What is the advantages about this design ?
Thanks.
For one, you can store objects with different template parameters polymorphically, e.g. in a std::vector<Base*>.
Second, there may also be some common functionality or a common interface that can be accessed through the base class.
Thanks for your reply.
If you have one class template that derived from a one base class and there are no other derived classes. Then, this a overhead to declare the derived class as class template. How you store them polymorphically?Quote:
For one, you can store objects with different template parameters polymorphically, e.g. in a std::vector<Base*>.
Bu you also can declare them in class template instead of the base class. What is the design usage for this class hierarchy ?Quote:
Second, there may also be some common functionality or a common interface that can be accessed through the base class.
I wonder whether this design related to CRTP ?
Thanks.
Thanks.
It's just a combination of the advantages that inheritance and generics offer separately.Quote:
Originally Posted by Peter_APIIT
The CRTP offers more. Here generics resolves a specific issue with inheritance used in isolation, namely that a base class shouldn't know its derived classes individually (because it increases coupling in a design).
I used such a design for my image classes. The base class contains all of the functionality that is common to all image types, but contains no information about any specific type.Quote:
Originally Posted by Peter_APIIT
A template derives from this which defines a specific type of image from the template parameters (bit depth, number of planes).
The non-template base class allows me to access the common functionality polymorphically or store references or pointers to images without having to know the specific type.

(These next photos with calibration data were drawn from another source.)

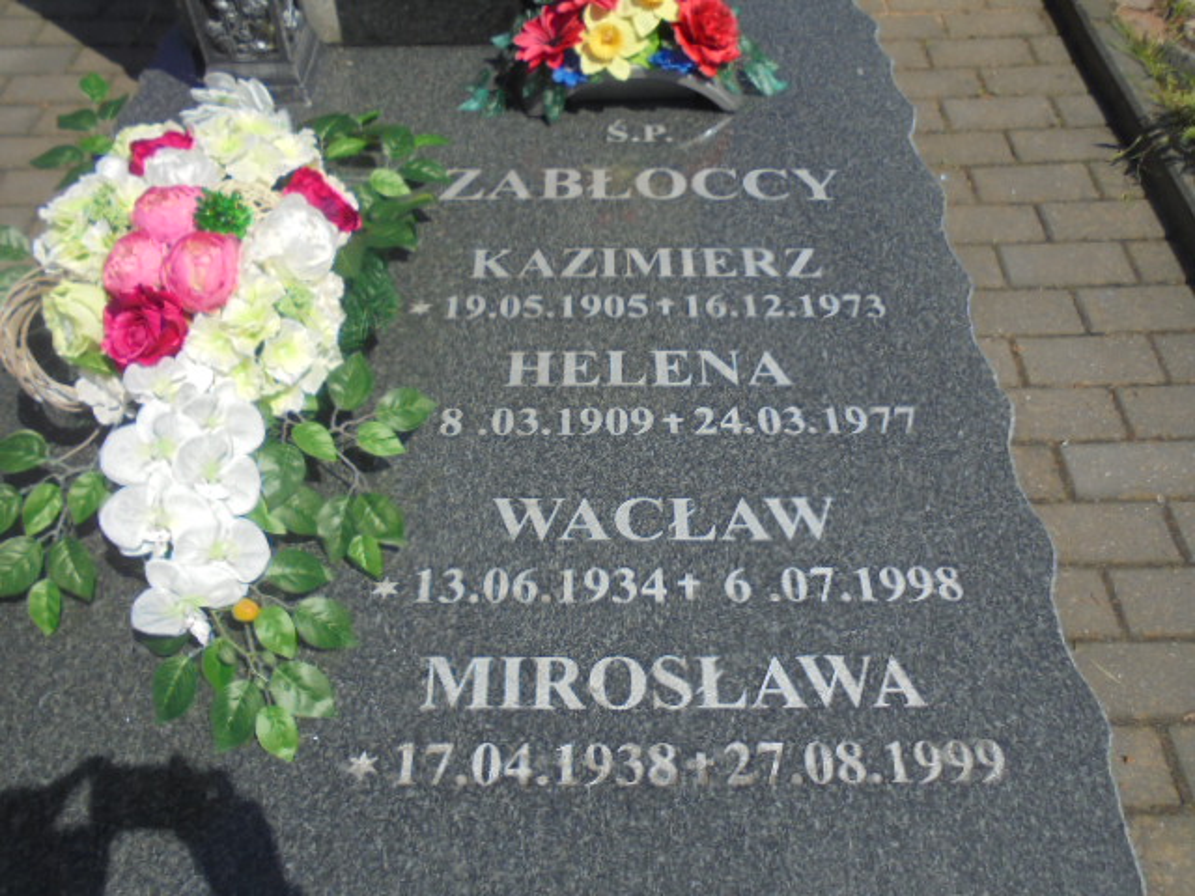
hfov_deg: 61.7
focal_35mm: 29
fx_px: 1001
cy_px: 448
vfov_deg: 48.2
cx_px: 598
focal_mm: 5.3
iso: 100
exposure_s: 1/160
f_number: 11.8
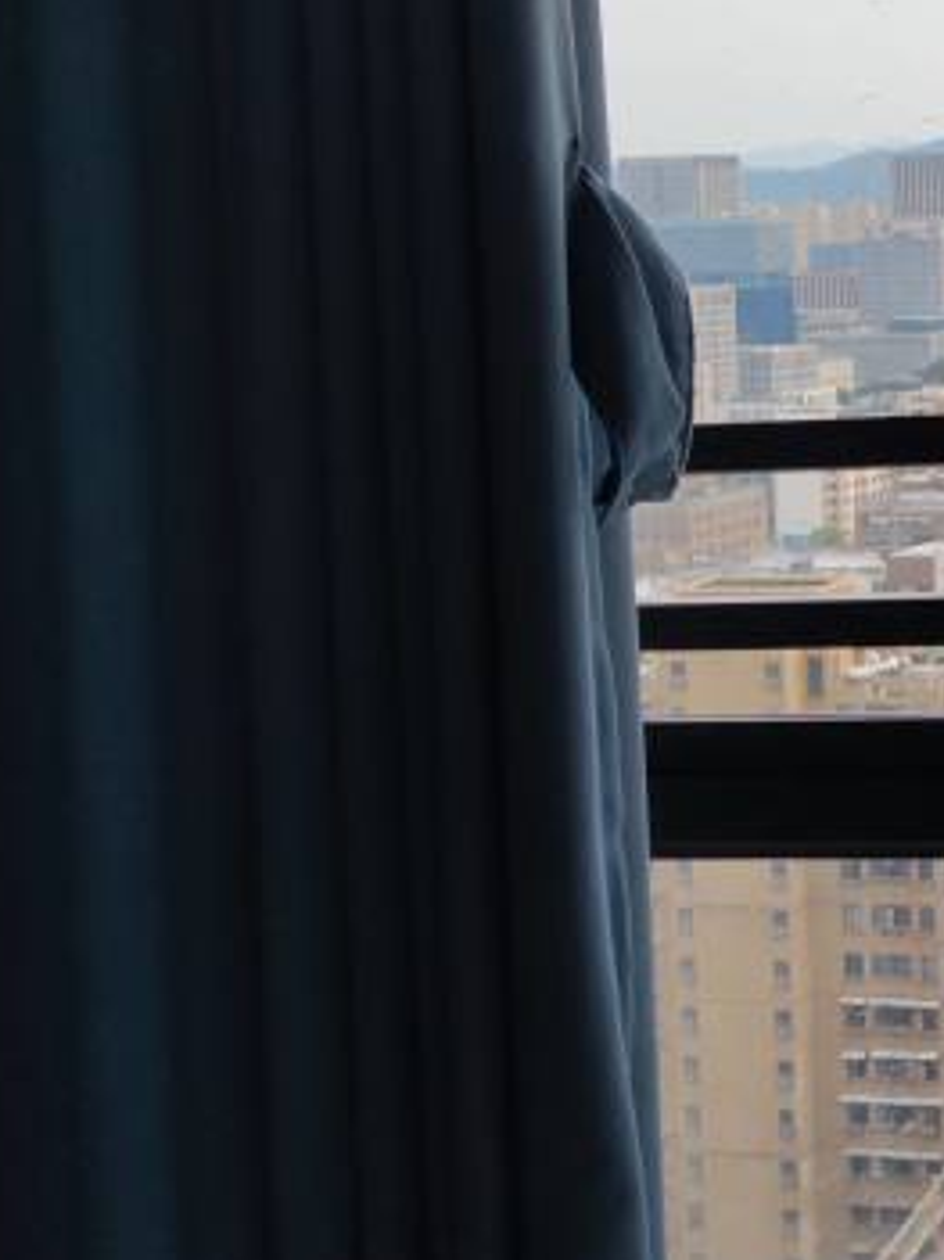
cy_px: 296
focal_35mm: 73
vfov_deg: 26.3
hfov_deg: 18.1
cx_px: 1382
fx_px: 2656
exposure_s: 1/916
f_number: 1.69
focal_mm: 6.72
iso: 50
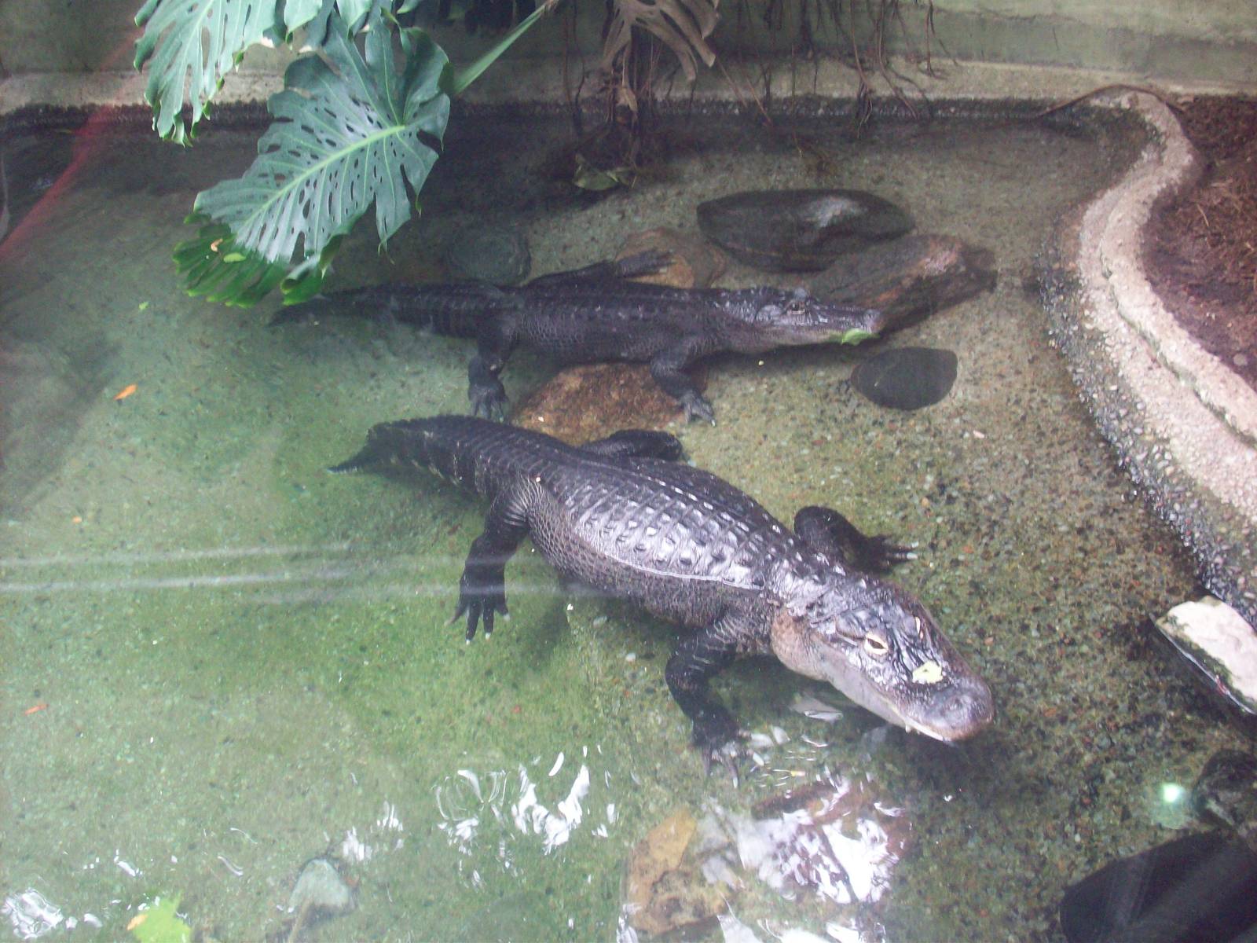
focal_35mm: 37
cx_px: 628
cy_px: 472
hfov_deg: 50.1
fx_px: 1344
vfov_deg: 38.7
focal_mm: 6.2
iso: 160
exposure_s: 1/24.7
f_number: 2.8
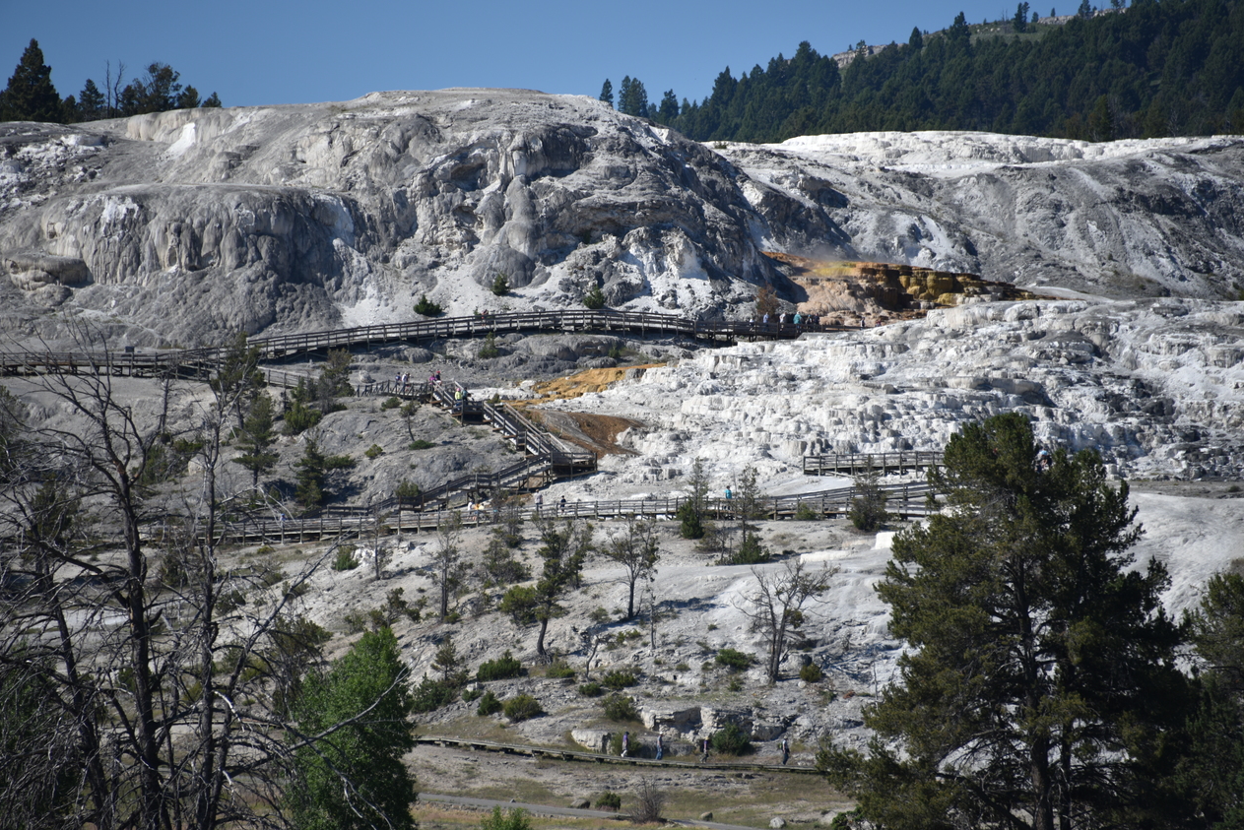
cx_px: 627
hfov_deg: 6.8
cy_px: 413
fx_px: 10508
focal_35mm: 304
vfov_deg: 4.5
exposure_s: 1/640
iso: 110
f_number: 5.6
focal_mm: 300
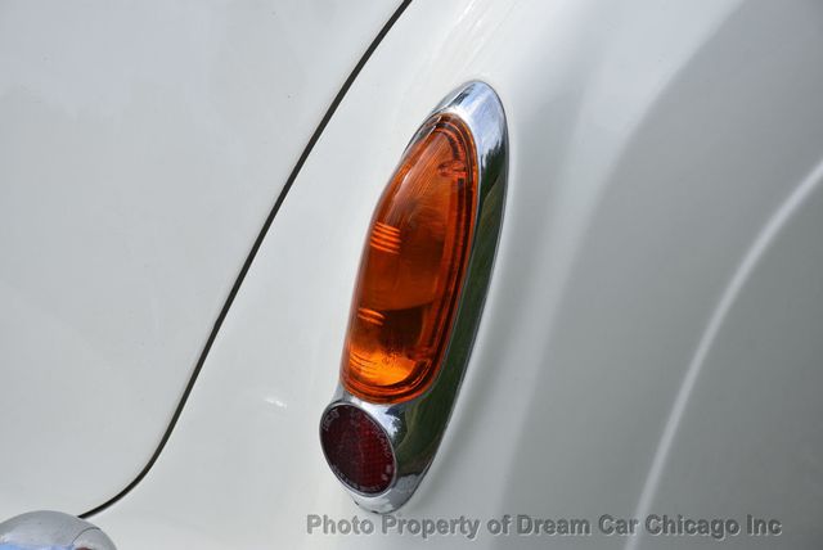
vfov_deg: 11.4
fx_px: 2746
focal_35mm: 120
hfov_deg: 17.0
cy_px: 275
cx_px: 412
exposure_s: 1/500
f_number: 8
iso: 180
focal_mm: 80
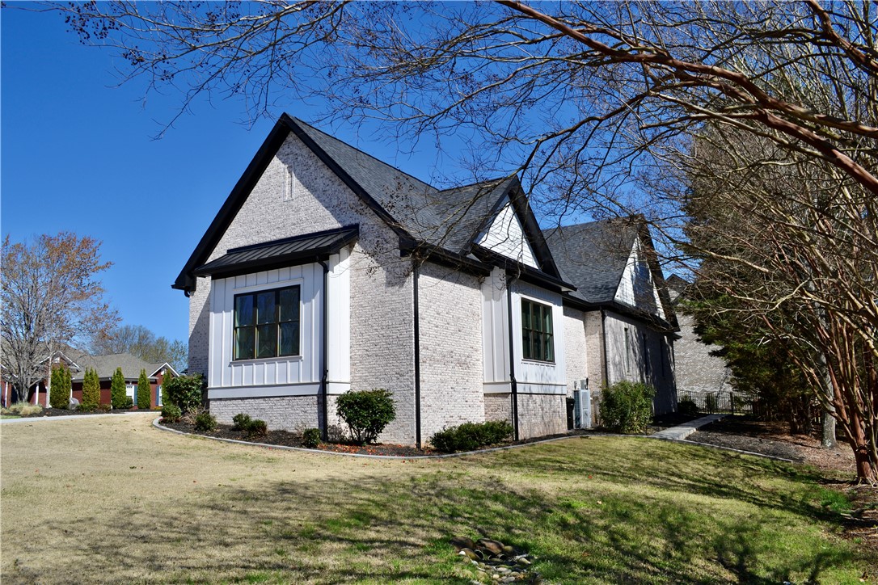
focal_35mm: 27
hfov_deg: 67.4
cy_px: 292
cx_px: 439
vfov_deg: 47.9
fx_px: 658
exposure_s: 1/320
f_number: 9
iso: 100
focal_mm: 18
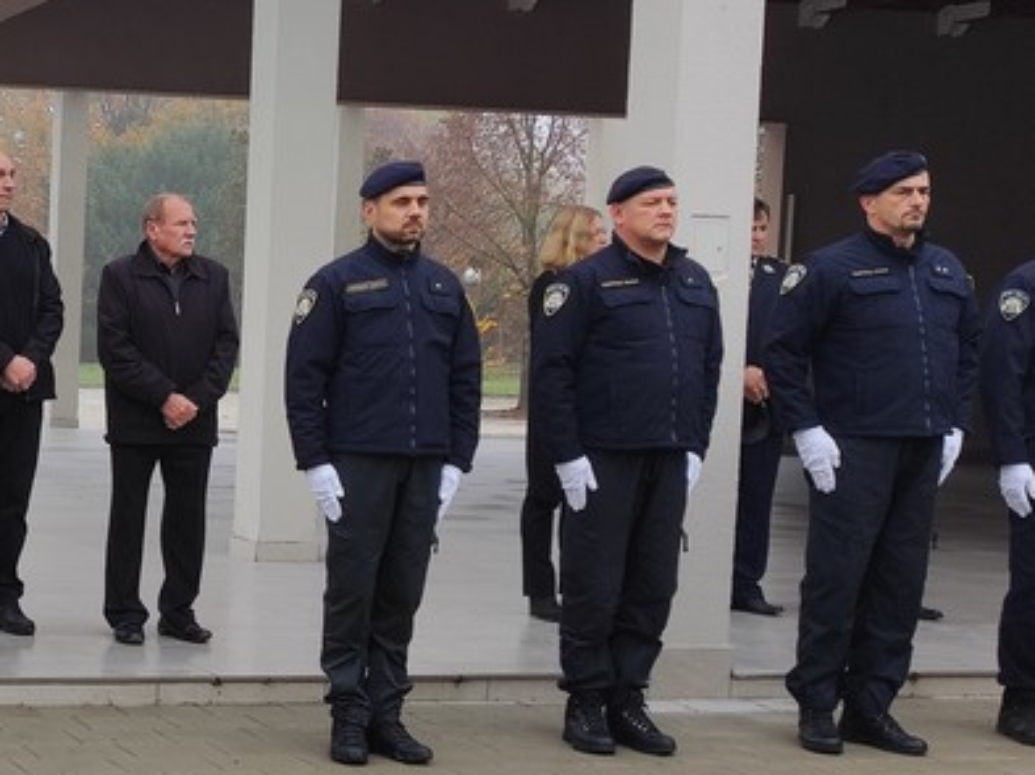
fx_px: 1942
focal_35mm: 65
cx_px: -173
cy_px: 476
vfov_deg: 22.5
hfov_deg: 26.8
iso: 50
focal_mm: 4.7
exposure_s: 1/185
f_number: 1.79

If you have a template class MyClass<T>, then you cannot store an instance of MyClass<int> and MyClass<float> in the same container. If you derive MyClass<T> from MyBase, then you can store objects of MyClass<T> allocated with new in a container of MyBase* (or std::unique_ptr<MyBase>).Quote:
Originally Posted by Peter_APIIT
If you declare no functionality in the base class, then you can only use it to store objects with different template arguments. If you want to do something with those objects, you will have to know the full type. However, if you add (virtual) functions to my base class, you can call these functions polymorphically.Quote:
Bu you also can declare them in class template instead of the base class. What is the design usage for this class hierarchy ?
I wonder whether this design related to CRTP ?
CRTP is really a different concept, because there you do not have a common base class. Instead each type derives from its own base class.
There are also issues of executable bloat.
Always remember that when you have a myClass<T>, you are basically re-compiling myClass (and generating the associated binary code) for every T you use it with. If you have a bunch of code that is independent from T, then there is no point in compiling it for each T, is there?
By doing the construct myClass<T> : public myBase, you avoid re-compiling myBase for every T out there. The goal here though has very little to do with polymorphism or OO, it's just an optimization of combining code independent of T in a class independent of T.
There are other ways of doing this, namely the friend "myClass_helper" class comes to mind.
Thanks for the reply.
What is myClass_helpe ?